II\nВОСХОЖДЕНИЕ УОЛСИНГЕМА
Сведения о ранних годах Уолсингема довольно скудны. Один из его дядей был лейтенантом Тауэра в период правления Генриха VIII; о нем рассказывают, что, когда Анна Аскью подвергалась пытке на дыбе, он отказался усиливать мучения до той степени, которой требовал Ризли. Его отец был крупным землевладельцем в Чизлхерсте и занимал различные мелкие юридические должности. Он умер в 1533 году, оставив нескольких дочерей и одного сына, Фрэнсиса, младенца, родившегося не ранее 1530 года и, таким образом, бывшего на десять лет моложе Уильяма Сесила. Молодой Уолсингем учился в Королевском колледже Кембриджа с 1548 по 1550 год и поступил в Грейс-Инн в 1552 году.
Будучи сторонником радикальной Реформации, молодой Уолсингем покинул страну при воцарении Марии, оставался за границей в течение пяти лет ее правления и вернулся после воцарения Елизаветы, чтобы занять свое место в Палате общин. Пребывание за границей укрепило его протестантские убеждения; он также использовал его для приобретения обширных знаний оforeign делах, хотя и не овладел в совершенстве испанским языком.
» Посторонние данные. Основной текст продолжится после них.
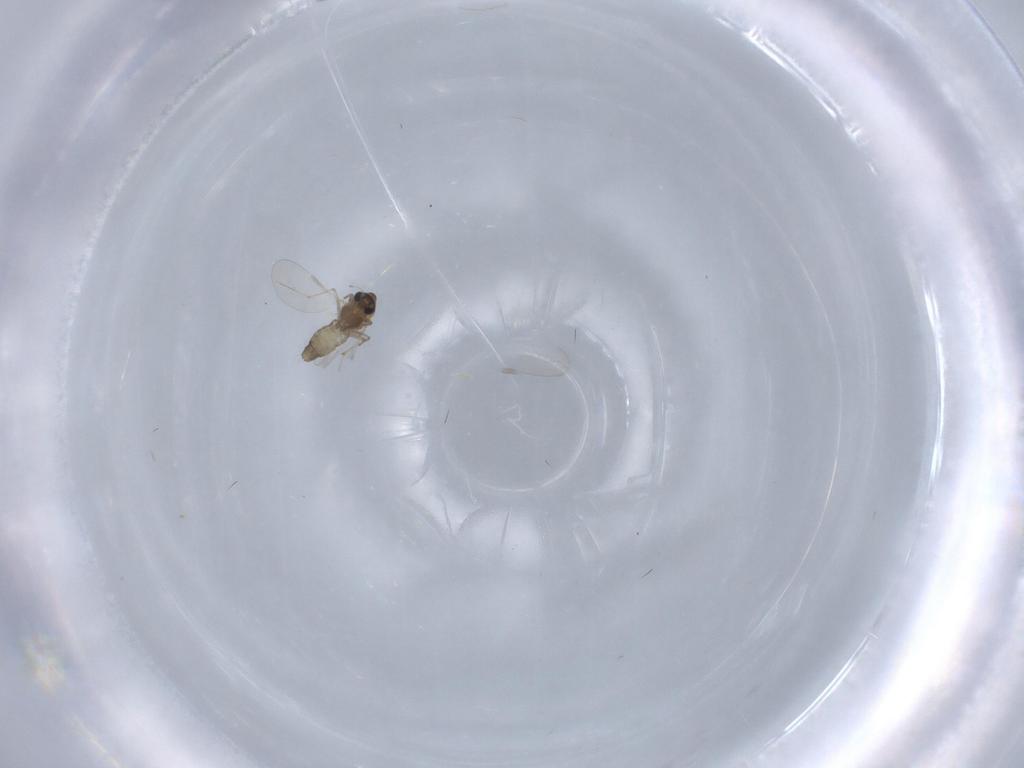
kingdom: Animalia
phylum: Arthropoda
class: Insecta
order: Diptera
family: Chironomidae
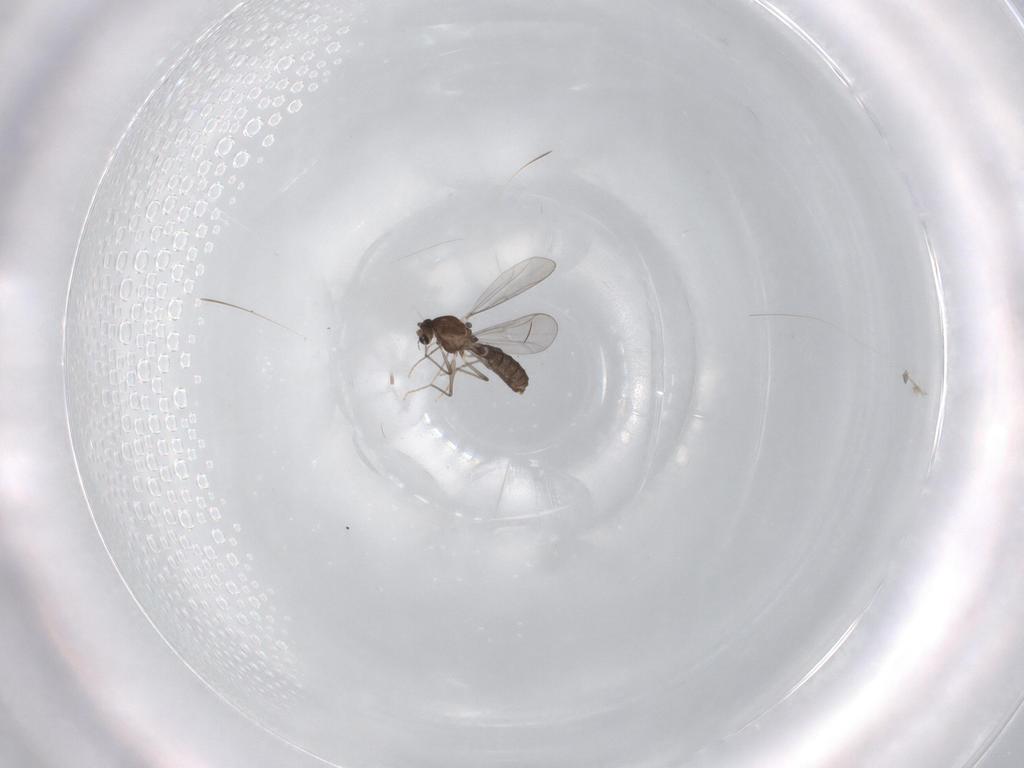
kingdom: Animalia
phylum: Arthropoda
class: Insecta
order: Diptera
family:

По возвращении в Англию он, судя по всему, не играл заметной роли в делах парламента, однако привлек внимание Сесила и был задействован государственным секретарем в сборе секретных данных; первое точное упоминание об этом относится к августу 1568 года и представляет собой «описательный список подозрительных лиц, прибывших в Италию в течение трех месяцев», полученный от «итальянца Франкьотто». 20 ноября того же года он пишет Сесилу, что, если доказательств причастности Марии к убийству Дарнли недостаточно, «мой друг способен обнаружить лиц, которые должны были быть задействованы в указанном убийстве и которые находятся здесь и могут быть представлены». Между прочим, можно заметить, что это, конечно, означает лишь то, что Уолсингем знал, к кому обратиться за информацией от человека, утверждавшего, что таковой располагает; мистер Фруд передает это фразой, подразумевающей, будто у Уолсингема действительно имелись сведения, признанные ценными и готовые к предъявлению. На самом же деле это показывает, что Уолсингем занимался поиском всего, что давало шанс извлечь хоть какую-то пользу.